Another passion of mine was sports. Bandaragama Sports Union, in which I became the President later, was what brought out the sportsman in me. In 1991, under my leadership, Bandaragama Sports Union became the best in Kalutara District in a competition conducted by Ministry of Sports. I was also a member of Ananda College Rugby football team.

At University I was a dynamic student activist. Elected as the Faculty Board Representative, twice, uncontested, one of my key achievements was to convince the senate to include ‘Business Management’ as a subject for science graduates. This enabled science students gaining positions in the private sector.

I have hundreds of notable cases to my credits as a successful attorney, where I was instrumental in bringing justice to innocent victims. Arguments I have raised in the well known case Wijepala vs. Attorney General have gone into the annals of law.

I have also played a significant role as a committee member of Sri Lanka Bar Association and was also a member of the committee appointed to recommend legal education reforms. Representing Sri Lanka at an international conference of Global Trade Laws in Hochi Minh City, 2005 was another milestone.

I am also a teacher and I would be proud of that more than anything else. As a Director cum Senior Lecturer at the Centre for Professional Studies (CFPS), Borella, I have taught more than 2,000 lawyers by now. CFPS has won fame as the institute that moulds more than 90% of the annual intake to the Law College each year.

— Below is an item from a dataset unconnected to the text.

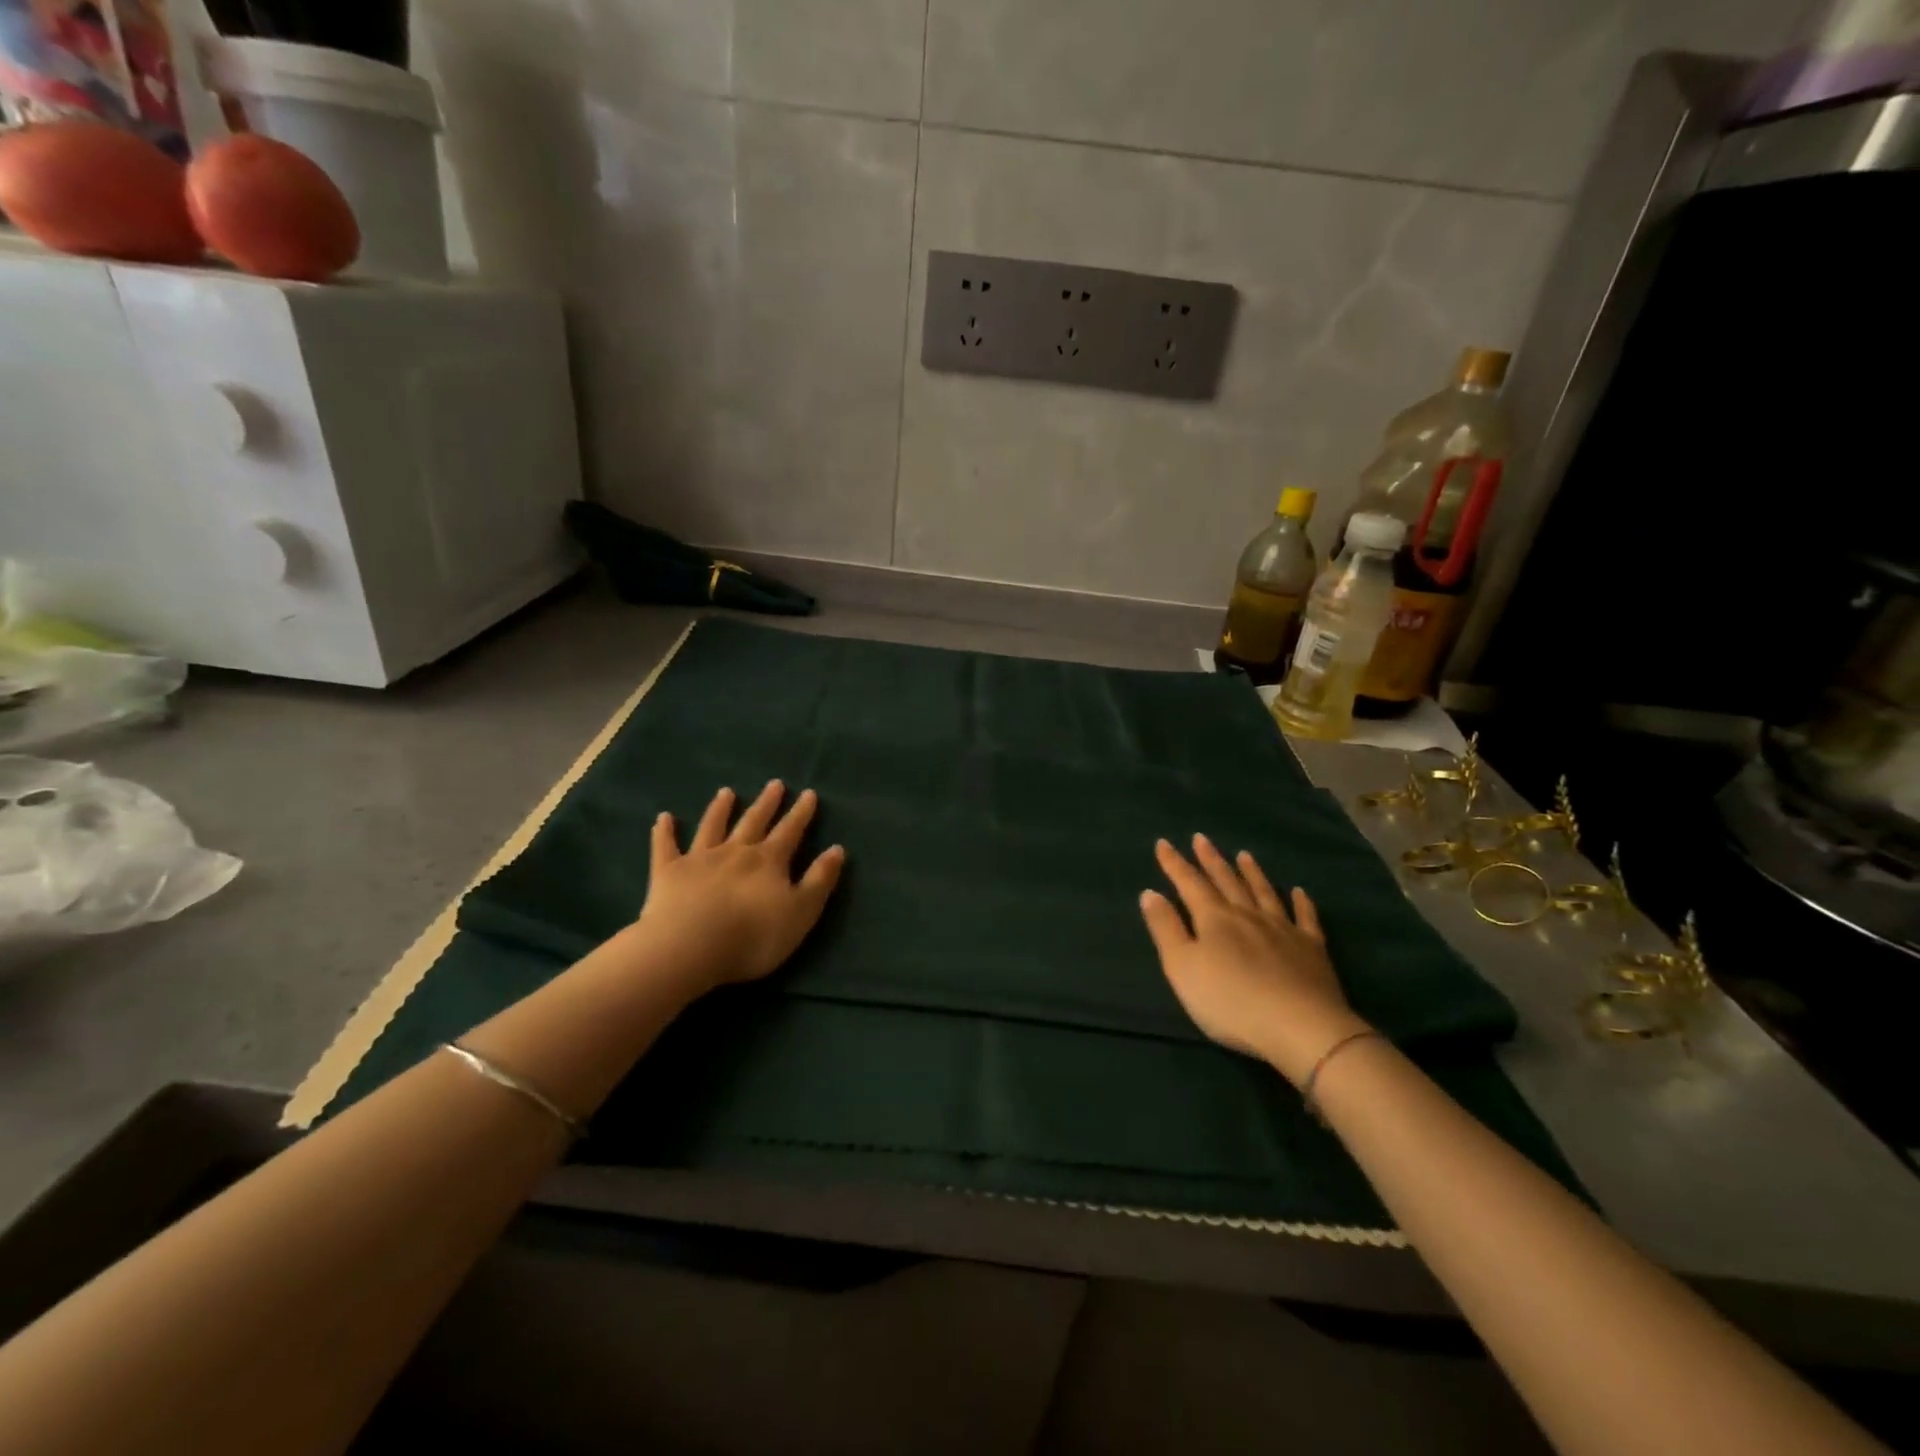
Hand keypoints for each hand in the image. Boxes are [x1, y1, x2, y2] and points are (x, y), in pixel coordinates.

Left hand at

This brings me to politics. I was actively involved in politics for some time but it was last year that I have been appointed as the coordinator of the Bandaragama electorate by the UNP leadership. I guess the long experience I have in dealing with the grassroots of Bandaragama electorate has prompted this decision by the party leadership.

I am sure you see the stark contrast between a typical politician and myself. In fact, many ask me why a professional like myself, with a successful legal career would want to enter into politics. The only answer I can give them is unless we professionals get into politics, it would be like giving a walkover to those who should not be there in first place. I have nothing to earn from politics. I have already earned and can easily earn the rest my living from my legal career. But I like challenges. I want to be different.

This blog is meant to be a genuine interface between you and me. I confess I have little time to do a regular blog, but let me give a try. It is not the typical political web sites that you see immediately before an election. Its aim is not purely promotional. I like this to be an interactive window. So please do not hesitate to provide me your input, whatever it is.

Hope this is would do for an introduction. More later.